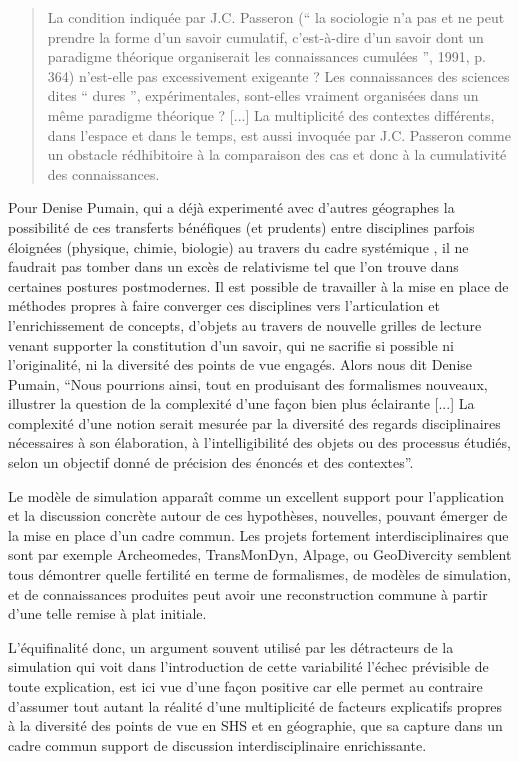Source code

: \blockquote[\cite{Pumain2005}]{La condition indiquée par J.C. Passeron (\enquote{ la sociologie n’a pas et ne peut prendre la forme d’un savoir cumulatif, c’est-à-dire d’un savoir dont un paradigme théorique organiserait les connaissances cumulées }, 1991, p. 364) n’est-elle pas excessivement exigeante ? Les connaissances des sciences dites \enquote{ dures }, expérimentales, sont-elles vraiment organisées dans un même paradigme théorique ? [...] La multiplicité des contextes différents, dans l’espace et dans le temps, est aussi invoquée par J.C. Passeron comme un obstacle rédhibitoire à la comparaison des cas et donc à la cumulativité des connaissances.}

Pour Denise Pumain, qui a déjà experimenté avec d'autres géographes la possibilité de ces transferts bénéfiques (et prudents) entre disciplines parfois éloignées (physique, chimie, biologie) au travers du cadre systémique \autocites{Pumain1989,Sanders1992, Dastes1998}, il ne faudrait pas tomber dans un excès de relativisme tel que l'on trouve dans certaines postures postmodernes. Il est possible de travailler à la mise en place de méthodes  propres à faire converger ces disciplines vers l'articulation et l'enrichissement de concepts, d'objets au travers de nouvelle grilles de lecture venant supporter la constitution d'un savoir, qui ne sacrifie si possible ni l'originalité, ni la diversité des points de vue engagés. Alors nous dit Denise Pumain, \enquote{Nous pourrions ainsi, tout en produisant des formalismes nouveaux, illustrer la question de la complexité d’une façon bien plus éclairante [...] La complexité d’une notion serait mesurée par la diversité des regards disciplinaires nécessaires à son élaboration, à l’intelligibilité des objets ou des processus étudiés, selon un objectif donné de précision des énoncés et des contextes}.

Le modèle de simulation apparaît comme un excellent support pour l'application et la discussion concrète autour de ces hypothèses, nouvelles, pouvant émerger de la mise en place d'un cadre commun. Les projets fortement interdisciplinaires que sont par exemple Archeomedes, TransMonDyn, Alpage, ou GeoDivercity \autocite{Chapron2014} semblent tous démontrer quelle fertilité en terme de formalismes, de modèles de simulation, et de connaissances produites peut avoir une reconstruction commune à partir d'une telle remise à plat initiale.

L'équifinalité donc, un argument souvent utilisé par les détracteurs de la simulation qui voit dans l'introduction de cette variabilité l'échec prévisible de toute explication, est ici vue d'une façon positive car elle permet au contraire d'assumer tout autant la réalité d'une multiplicité de facteurs explicatifs propres à la diversité des points de vue en SHS et en géographie, que sa capture dans un cadre commun support de discussion interdisciplinaire enrichissante.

## Work request:
What is needed is an exact copy of the lines from the one containing "Le modèle de" through the final line of the data, both included, and nothing more.

## Exercise answer:
Le modèle de simulation apparaît comme un excellent support pour l'application et la discussion concrète autour de ces hypothèses, nouvelles, pouvant émerger de la mise en place d'un cadre commun. Les projets fortement interdisciplinaires que sont par exemple Archeomedes, TransMonDyn, Alpage, ou GeoDivercity \autocite{Chapron2014} semblent tous démontrer quelle fertilité en terme de formalismes, de modèles de simulation, et de connaissances produites peut avoir une reconstruction commune à partir d'une telle remise à plat initiale.

L'équifinalité donc, un argument souvent utilisé par les détracteurs de la simulation qui voit dans l'introduction de cette variabilité l'échec prévisible de toute explication, est ici vue d'une façon positive car elle permet au contraire d'assumer tout autant la réalité d'une multiplicité de facteurs explicatifs propres à la diversité des points de vue en SHS et en géographie, que sa capture dans un cadre commun support de discussion interdisciplinaire enrichissante.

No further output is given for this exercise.